Published studies so far have also found no association between COVID-19 vaccination and a greater risk of all-cause mortality[14,15].
Conclusion
The claim that these three studies point to COVID-19 mRNA vaccines causing “metabolic cardiomyopathy” and “sudden cardiac death” is baseless. As we explained above, McCullough’s statements about the studies misrepresent their findings or leave out important information that contradicts his claim. In fact, none of the studies found any association between COVID-19 mRNA vaccines and sudden cardiac death or metabolic cardiomyopathy. Other published studies have also found no association between COVID-19 vaccination and sudden death or an increase in all-cause mortality.
REFERENCES
- 1 – Krauson et al. (2023) Duration of SARS-CoV-2 mRNA vaccine persistence and factors associated with cardiac involvement in recently vaccinated patients. NPJ Vaccines.
- 2 – Nakahara et al. (2023) Assessment of Myocardial 18F-FDG Uptake at PET/CT in Asymptomatic SARS-CoV-2–vaccinated and Nonvaccinated Patients. Radiology.
- 3 – Schreckenberg et al. (2023) Cardiac side effects of RNA-based SARS-CoV-2 vaccines: Hidden cardiotoxic effects of mRNA-1273 and BNT162b2 on ventricular myocyte function and structure. British Journal of Pharmacology.
- 4 – Hippisley-Cox et al. (2021) Risk of thrombocytopenia and thromboembolism after covid-19 vaccination and SARS-CoV-2 positive testing: self-controlled case series study. BMJ.

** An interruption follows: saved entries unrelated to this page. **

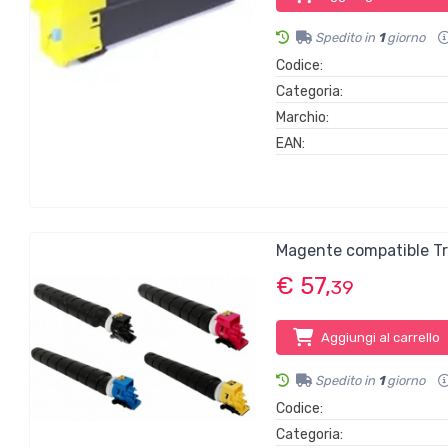
Spedito in
1
giorno
Codice:
Categoria:
Marchio:
EAN:
Magente compatible 
€ 57,
39
Aggiungi al carrello
Spedito in
1
giorno
Codice:
Categoria:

- 5 – Knight et al. (2022) Association of COVID-19 With Major Arterial and Venous Thrombotic Diseases: A Population-Wide Cohort Study of 48 Million Adults in England and Wales. Circulation.
- 6 – Barda et al. (2021) Safety of the BNT162b2 mRNA Covid-19 Vaccine in a Nationwide Setting. New England Journal of Medicine.
- 7 – Bozkurt et al. (2021) Myocarditis With COVID-19 mRNA Vaccines. Circulation.
- 8 – Raisi-Estabragh et al. (2022) Cardiovascular disease and mortality sequelae of COVID-19 in the UK Biobank. Heart.
- 9 – Xie et al. (2022) Long-term cardiovascular outcomes of COVID-19. Nature Medicine.
- 10 – Patone et al. (2022) Risk of Myocarditis After Sequential Doses of COVID-19 Vaccine and SARS-CoV-2 Infection by Age and Sex. Circulation.
- 11 – Writing Committee. (2022) 2022 ACC Expert Consensus Decision Pathway on Cardiovascular Sequelae of COVID-19 in Adults: Myocarditis and Other Myocardial Involvement, Post-Acute Sequelae of SARS-CoV-2 Infection, and Return to Play: A Report of the American College of Cardiology Solution Set Oversight Committee. Journal of the American College of Cardiology.
- 12 – Paratz et al. (2023) No Association Between Out-of-Hospital Cardiac Arrest and COVID-19 Vaccination. Circulation.
- 13 – Petek et al. (2023) Sudden Cardiac Death in National Collegiate Athletic Association Athletes: A 20-Year Study. Circulation.
- 14 – Bilinski et al. (2023) COVID-19 and Excess All-Cause Mortality in the US and 20 Comparison Countries, June 2021-March 2022. JAMA Network.
- 15 – Xu et al. (2021) COVID-19 Vaccination and Non–COVID-19 Mortality Risk — Seven Integrated Health Care Organizations, United States, December 14, 2020–July 31, 2021. Morbidity and Mortality Weekly Report.